When it got released, suddenly I did feel really empty. It’s difficult to be happy in the moment sometimes, especially when you’re creating a work that is so part of your life. We put it out, and I felt quite deflated, I didn’t feel elated. I thought, ‘That was exhausting, and now it’s done.’ Even now, I’ll listen to the album again after six months and think, ‘This is really good.’ You can’t really appreciate it in the moment, because there’s so many other things that take your mind away from it.
Tell me aboutbeing cast in the Simone Rocha for H&M campaign?
For the Cassette Beat music video, I got a couple of Simone Rocha dresses, and I was wearing them in the video. And it was just a lucky moment. I got a message from someone asking, ‘Do you want a part in this?’ I got to the day of the shoot, and ‘I was like, whoa, Helena Bonham Carter’s over there.’ They asked me what kind of hair I wanted, and I said, whatever they wanted to give me, and [then I saw] Helena Bonham Carter had braids to the floor, and I was like, ‘I could’ve asked for that?” [Before I knew] she was shooting the same day I was shooting, I saw my call sheet, and it said, HBC. I thought, ‘What is an HBC?’ Then I got there, and I saw her picture on the wall and I realised it was her. [laughs]
I know you loved going to gigs as a kid, now that you perform gigs, is there anything from when you were younger, that you try to harness from what you saw or what you felt?
Nothing at all. No.

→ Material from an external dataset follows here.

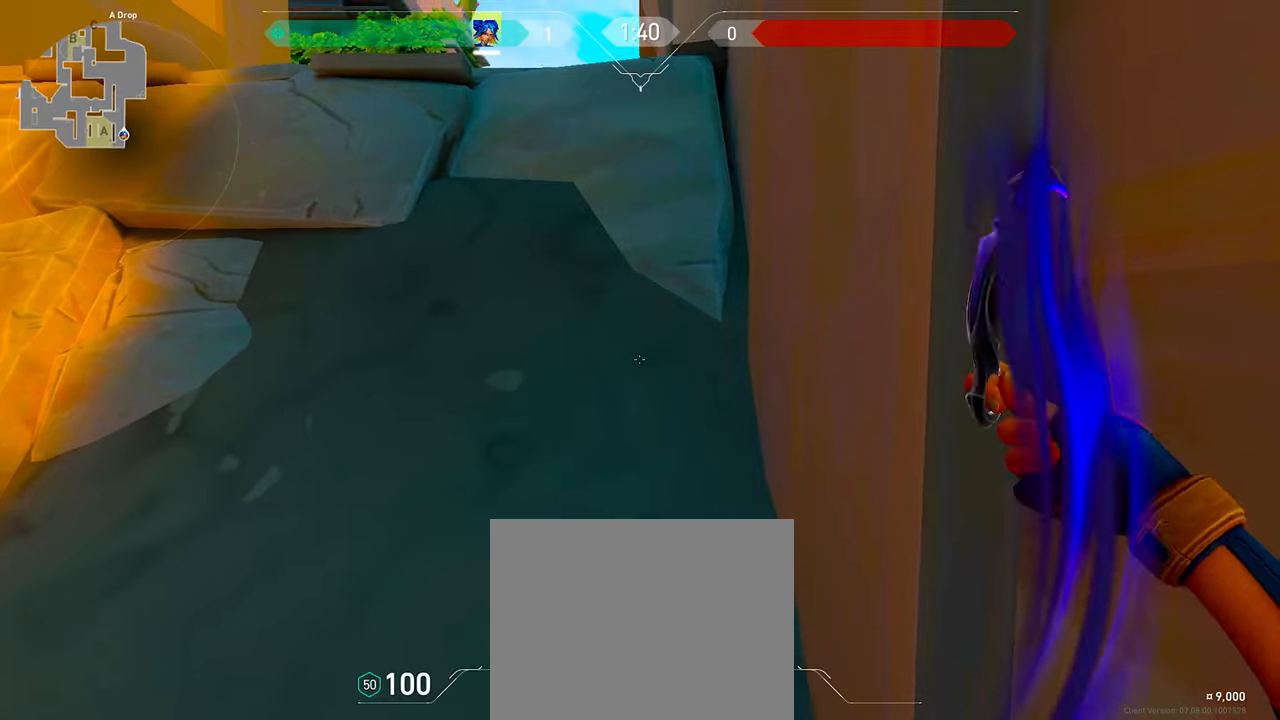
{"keys": [], "events": []}
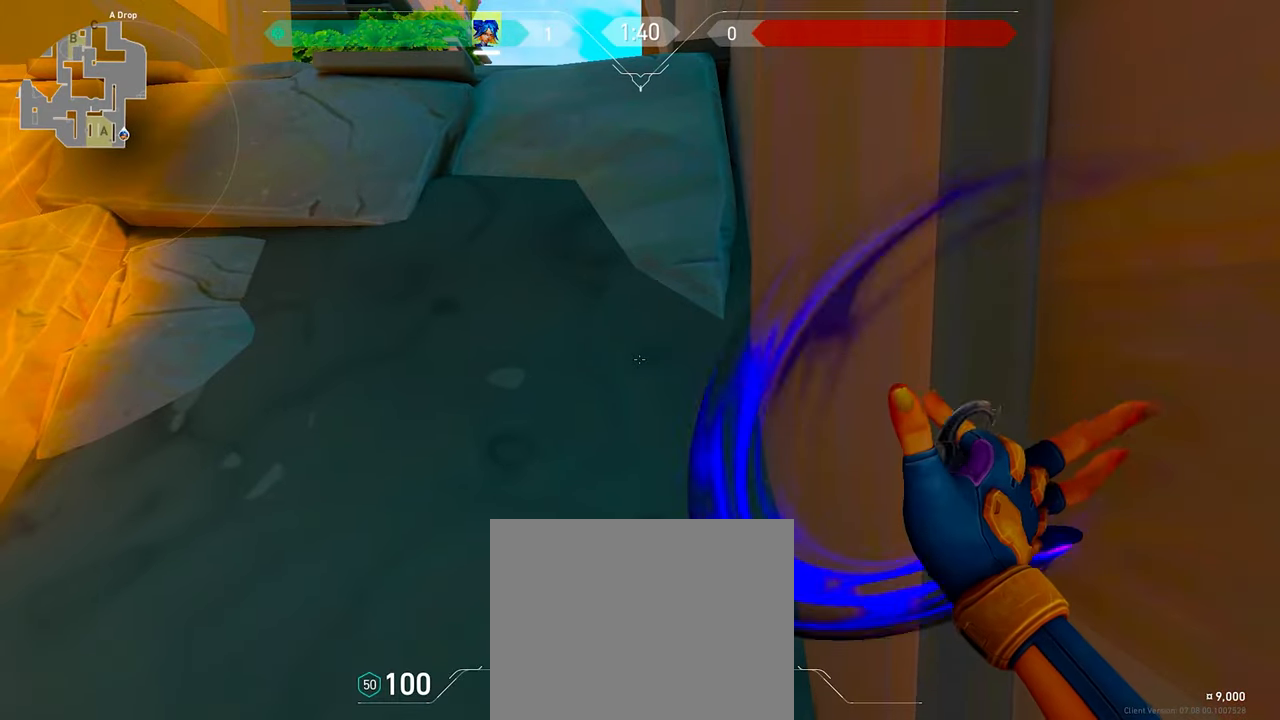
{"keys": [], "events": []}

I don’t think about anything in that way, which is quite bad but also quite good, because I go into most things feeling quite naive. Sometimes that’s actually better, because if you know too much, it kind of ruins it. I go into most situations, and I have no idea what’s about to happen, and hopefully it’ll be good. It tends to work out. Sometimes I wish I was a little more prepared, but most of the time, it’s nice to walk in and be surprised by things.